To win exemptions, bars had to submit projections of the coming year's tax receipts. Bigger places needed a visit to make sure they complied with requirements such as separate entrances for the bar and restaurant and separate ventilation systems.

The state ban does not include Philadelphia, which enacted its own in 2006. The city's law allows smoking at private clubs and bars where food accounts for no more than 10 percent of sales.

Smaller establishments and restaurants near exempted bars and clubs have lost business, said Amy Christie, a spokeswoman for the Pennsylvania Tavern Association, which represents 1,500 mom-and-pop bars.

"If you are on the same block or even a few blocks away" from an exempted bar, she said, "it's going to hurt."

Upscale restaurants say customers no longer linger over drinks after dinner because they can't smoke, Christie said, "and if you know anything about the restaurant business, you make your dollars on alcohol, not the food."

There has been no exit rush at the Lamplighter, a bar and restaurant near Kilgallen's where smoking is not allowed, manager Courtenay Quinn said. Smokers just go outside to light up.

"A lot of people prefer it. It's not as smoky in here," she said.

Many smoking opponents think the ban doesn't go far enough. State Sen. Stewart Greenleaf (R., Bucks), author of the Clean Indoor Air Act, plans to introduce legislation that would eliminate exceptions, ban smoking at outdoor cafes, and allow municipalities to pass even tougher laws, as Philadelphia did.

Greenleaf said studies showed that smoking bans did not harm restaurants and bars financially. But bans could save lives. A new study from the U.S. Centers for Disease Control and Prevention linked a smoking ban in Pueblo, Colo., to a 41 percent drop in heart-attack hospitalizations there. At least eight earlier studies produced similar results.

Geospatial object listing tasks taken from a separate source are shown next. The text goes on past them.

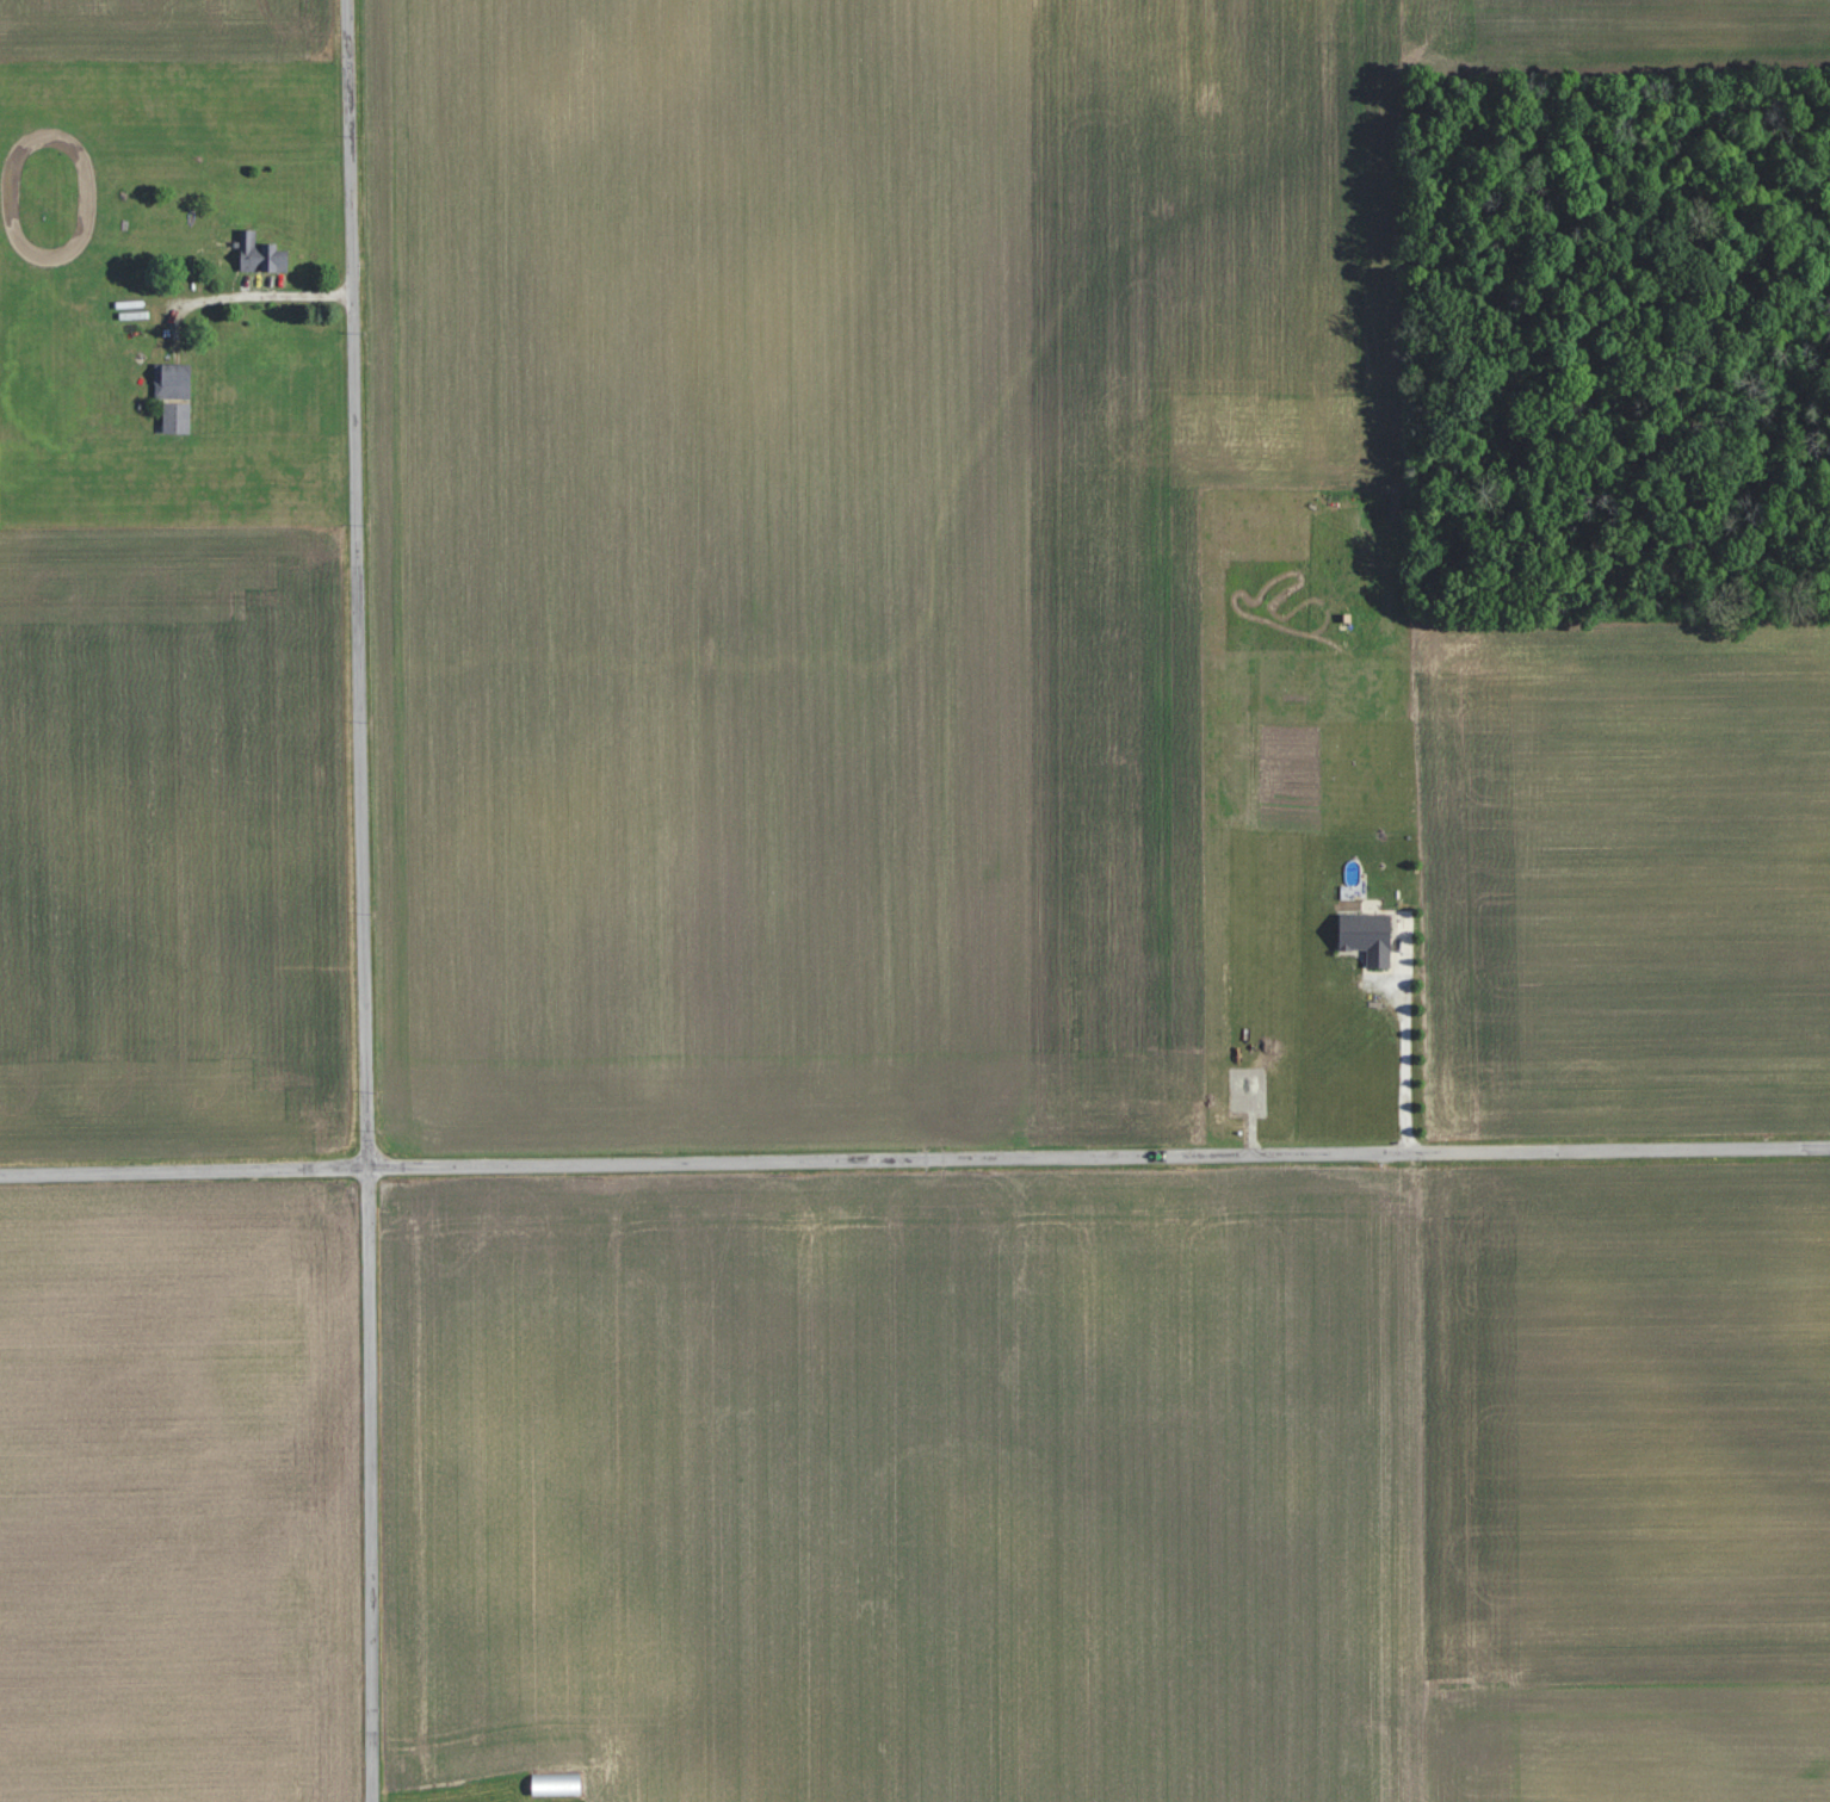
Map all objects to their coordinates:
building: (260, 256)
road: (364, 900)
building: (1365, 936)
road: (1405, 1039)
road: (914, 1157)
building: (553, 1784)

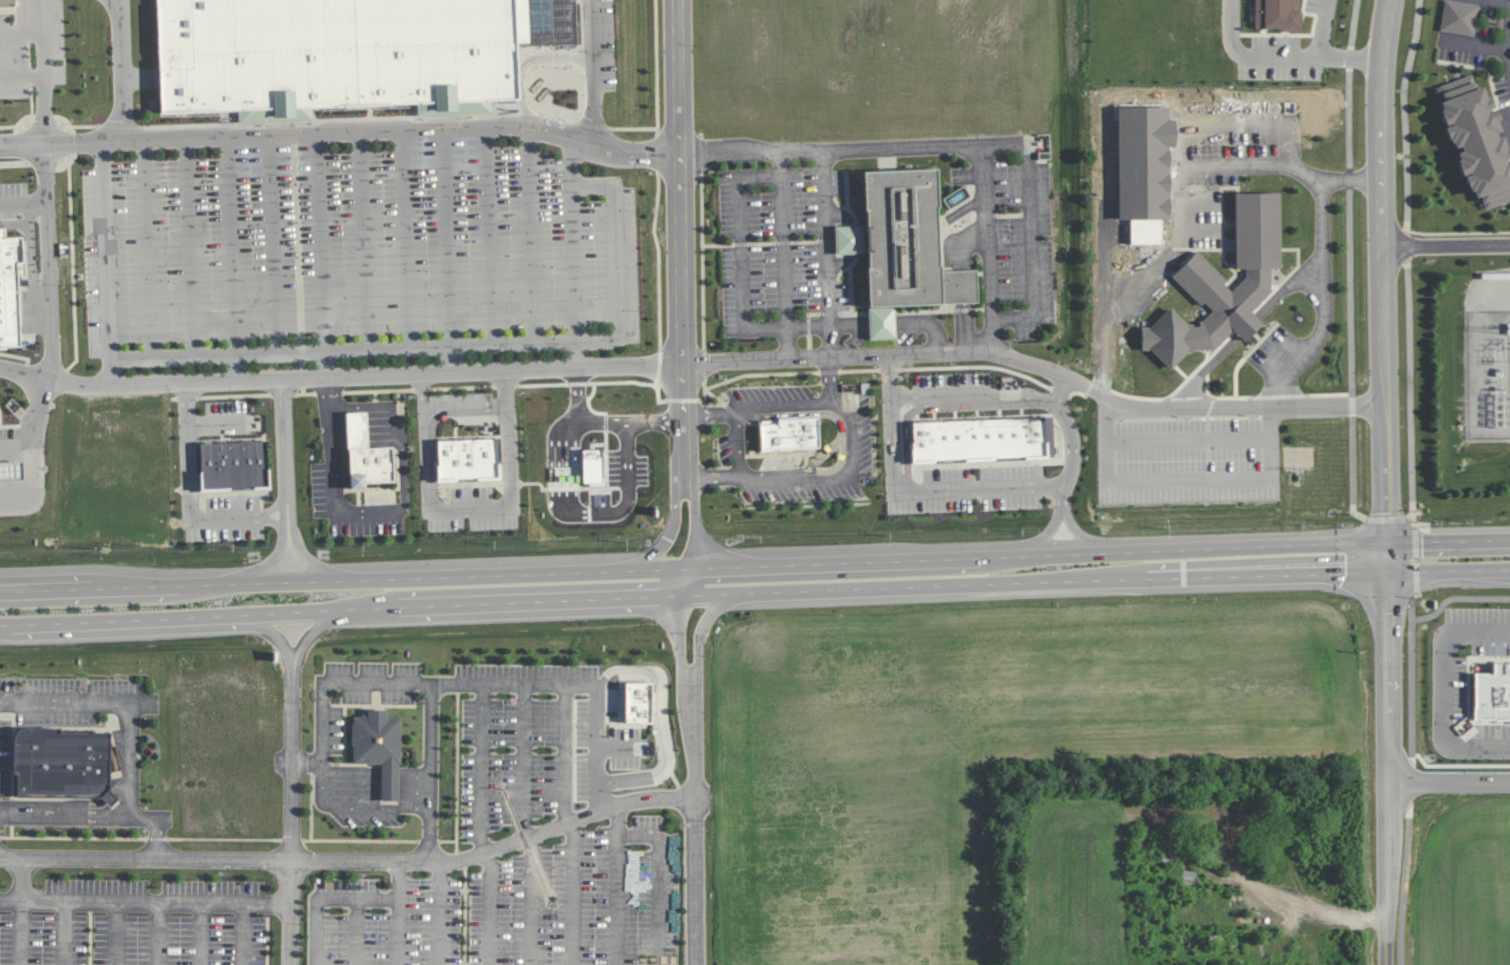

The Pennsylvania Tavern Association vowed to fight the planned bill.

"We actually would like to see the exemptions increased," Christie said. "We want it to go from 20 percent or less to 30 percent or less. That's much more fair."

Ideally, she said, the group would like the state to stop passing legislation that regulates legal adult activity.

"It is not the government's place to come in and put a mandate on legal products that the state itself collects over a billion dollars off of," she said. "When you're talking about schools, hospitals, playgrounds and day-care centers, that's one thing. But these are adult establishments."